Talk:Goldbach implies Bertrand

This article should be deleted: It's just plain nonsense, the "proof" is absolutely wrong! See the diskussion at Matroids Matheplanet! --85.127.135.121 04:38, 25 August 2011 (CDT)

Restored the page content and added a proofread tag. Unfortunately my german isn't very good, so others will have to verify. --Joe (talk) 08:08, 25 August 2011 (CDT)

The Author has added an english translation, so you can check it in your language (I've done it). Both versions are wrong. Maik tries to convince us at Matroids Matheplanet since several years that he has proofed the famous Goldbach conjecture (although his lack of mathematical and logical basics is highly visible). My advice: Delete this nonsense!--Franz 08:56, 25 August 2011 (CDT)

Well the translation is absolutely diabolical, and is not good enough English to be understood. If you want anybody to make a proper comment, then:

a. Find somebody who is good enough at both English and German to translate it properly.

b. Learn how to typeset a page using MediaWiki and mathJax markup, so as to present it in a form that is pleasant to read.

Before that happens you may find it difficult to persuade anybody to take this page seriously, although the idea of it is interesting enough.

You may be quite correct in that the page is worthless and needs to be deleted. But until others have had a chance to investigate, please do not delete any pages without that page being discussed first. --prime mover 13:35, 25 August 2011 (CDT)

Another rollback

I have just rolled back another attempt to remove this page, by another anonymous contributor.

Clearly this has been a point of controversy on various German-speaking websites, and clearly this page contains material which may be controversially incorrect. We appreciate that if this is indeed the case, then the page needs to be amended appropriately (but probably not deleted - it may well be retained as an example of a fallacy).

But until somebody a) translates it into readable English and b) explains where the fallacies are, this page stays as it is. I would also require that such a person register with this community as a user, rather than act anonymously. If you contribute as a registered user, we will be able to enter into a dialogue, and as a result your views are more likely to be honoured. --prime mover 02:17, 26 August 2011 (CDT)

The persistent anonymous poster who keeps deleting this page and replacing it with a smug message as to its inaccuracy has been blocked after receiving a polite warning.

I have taken the time to study this page, removing the German (this is an English site) and replacing the English with something coherent enough to understand.

As a result, I have determined what is wrong with this page, and categorised it in the Fallacies and Mistakes page.

Anyone else who wishes to impose their ideas on the philosophy of this site without entering into rational discussion first will likewise be blocked. We understand the good intention of the anonymous poster who wished to clean up something dirty, and thank those who brought it to our attention. But please respect the philosophy of this site, and please do not try to impose your ideas of what you think we ought and ought not to include.

• **SUPPLIED ENTRIES**
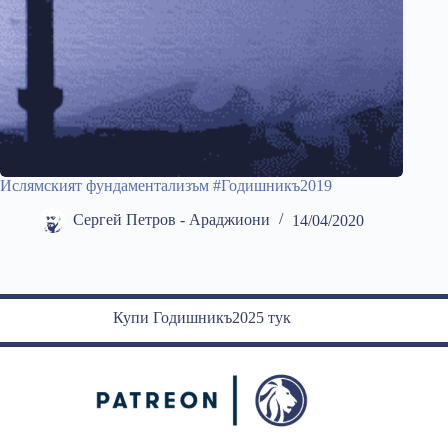
Ислямският фундаментализъм #Годишникъ2019
Сергей Петров - Араджиони
14/04/2020
Купи Годишникъ2025 тук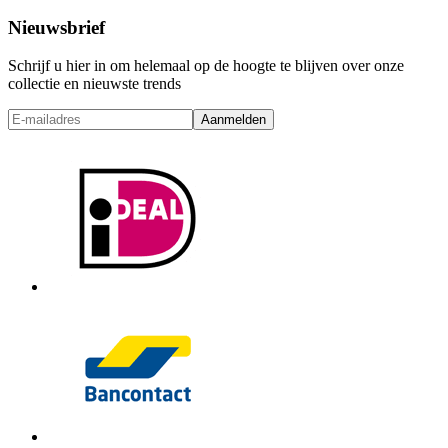
Nieuwsbrief
Schrijf u hier in om helemaal op de hoogte te blijven over onze
collectie en nieuwste trends
Aanmelden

• **ACTIVITY**
Condense the paragraph in the talk page that begins "But until somebody a) translates" into a short bulleted list that keeps its main points. The entries have no role in this exercise.

• **WRITTEN REPLY**
- The page will stay as it is until someone translates it into readable English and explains where the fallacies are.
- Anyone who does this must register as a user instead of acting anonymously.
- Registered contributors can take part in a dialogue, so their views are more likely to be honored.